▶ **Exercise input**:
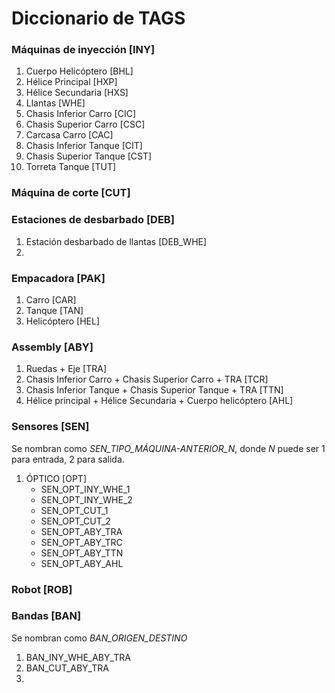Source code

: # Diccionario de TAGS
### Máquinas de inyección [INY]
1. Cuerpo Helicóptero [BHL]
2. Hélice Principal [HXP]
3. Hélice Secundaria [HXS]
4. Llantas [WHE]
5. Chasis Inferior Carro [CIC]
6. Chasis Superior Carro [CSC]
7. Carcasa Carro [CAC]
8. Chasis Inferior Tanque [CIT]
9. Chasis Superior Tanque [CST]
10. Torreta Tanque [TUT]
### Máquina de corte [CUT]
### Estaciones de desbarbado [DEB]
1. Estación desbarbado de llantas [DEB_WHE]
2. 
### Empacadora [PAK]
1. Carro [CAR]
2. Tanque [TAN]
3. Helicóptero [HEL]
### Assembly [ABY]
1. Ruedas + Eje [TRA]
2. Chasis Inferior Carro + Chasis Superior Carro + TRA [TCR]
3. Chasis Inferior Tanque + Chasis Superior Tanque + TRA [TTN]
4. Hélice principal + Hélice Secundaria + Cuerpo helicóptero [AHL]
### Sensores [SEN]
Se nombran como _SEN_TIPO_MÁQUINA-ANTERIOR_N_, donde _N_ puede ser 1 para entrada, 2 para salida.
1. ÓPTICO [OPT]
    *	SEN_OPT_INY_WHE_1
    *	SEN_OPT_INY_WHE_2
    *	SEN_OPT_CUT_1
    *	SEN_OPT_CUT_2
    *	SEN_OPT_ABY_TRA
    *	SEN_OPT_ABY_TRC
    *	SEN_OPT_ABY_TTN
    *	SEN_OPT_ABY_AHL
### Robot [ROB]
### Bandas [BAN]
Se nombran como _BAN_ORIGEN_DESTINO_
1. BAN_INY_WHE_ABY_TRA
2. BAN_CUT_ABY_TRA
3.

---

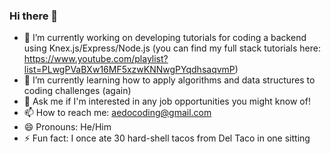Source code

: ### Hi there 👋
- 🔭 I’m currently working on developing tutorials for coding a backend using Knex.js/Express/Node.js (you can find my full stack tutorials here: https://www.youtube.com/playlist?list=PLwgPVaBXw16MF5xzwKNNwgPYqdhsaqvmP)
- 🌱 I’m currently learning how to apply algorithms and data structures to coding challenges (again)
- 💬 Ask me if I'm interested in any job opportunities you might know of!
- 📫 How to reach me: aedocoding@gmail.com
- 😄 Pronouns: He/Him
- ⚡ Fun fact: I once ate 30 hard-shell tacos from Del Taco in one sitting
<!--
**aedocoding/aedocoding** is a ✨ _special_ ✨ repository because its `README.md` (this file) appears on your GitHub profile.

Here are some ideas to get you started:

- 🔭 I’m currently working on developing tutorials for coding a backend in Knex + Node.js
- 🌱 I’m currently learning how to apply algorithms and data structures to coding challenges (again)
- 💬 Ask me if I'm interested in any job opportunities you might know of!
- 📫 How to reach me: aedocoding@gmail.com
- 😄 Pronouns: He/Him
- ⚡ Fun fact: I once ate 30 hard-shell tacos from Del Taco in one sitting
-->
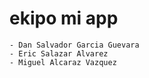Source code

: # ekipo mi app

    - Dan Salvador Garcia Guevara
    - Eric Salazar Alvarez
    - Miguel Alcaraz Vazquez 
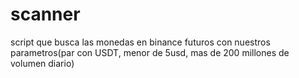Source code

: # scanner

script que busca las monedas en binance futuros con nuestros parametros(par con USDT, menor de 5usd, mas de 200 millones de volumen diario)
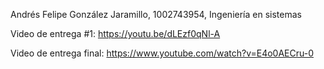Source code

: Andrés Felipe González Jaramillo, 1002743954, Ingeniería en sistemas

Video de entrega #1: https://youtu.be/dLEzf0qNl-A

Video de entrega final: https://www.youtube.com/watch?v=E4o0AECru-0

...

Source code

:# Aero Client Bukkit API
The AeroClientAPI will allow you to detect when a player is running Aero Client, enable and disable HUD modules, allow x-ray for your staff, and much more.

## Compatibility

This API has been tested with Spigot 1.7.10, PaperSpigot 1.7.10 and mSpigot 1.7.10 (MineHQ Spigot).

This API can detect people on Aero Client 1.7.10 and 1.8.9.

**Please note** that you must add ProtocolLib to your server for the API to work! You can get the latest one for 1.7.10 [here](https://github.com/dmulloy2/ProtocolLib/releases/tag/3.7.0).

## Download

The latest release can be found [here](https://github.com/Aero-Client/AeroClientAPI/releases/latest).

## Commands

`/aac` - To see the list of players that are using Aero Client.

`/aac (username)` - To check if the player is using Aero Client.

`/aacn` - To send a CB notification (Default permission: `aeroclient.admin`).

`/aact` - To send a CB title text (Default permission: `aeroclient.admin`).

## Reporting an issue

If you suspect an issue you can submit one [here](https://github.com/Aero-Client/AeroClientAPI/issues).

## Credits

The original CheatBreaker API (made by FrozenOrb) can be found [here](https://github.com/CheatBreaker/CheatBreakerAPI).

▶ **Task brief**: Would you show every line in the data above that contains the string "Hélice"?

▶ **Answer box**:
2. Hélice Principal [HXP]
3. Hélice Secundaria [HXS]
4. Hélice principal + Hélice Secundaria + Cuerpo helicóptero [AHL]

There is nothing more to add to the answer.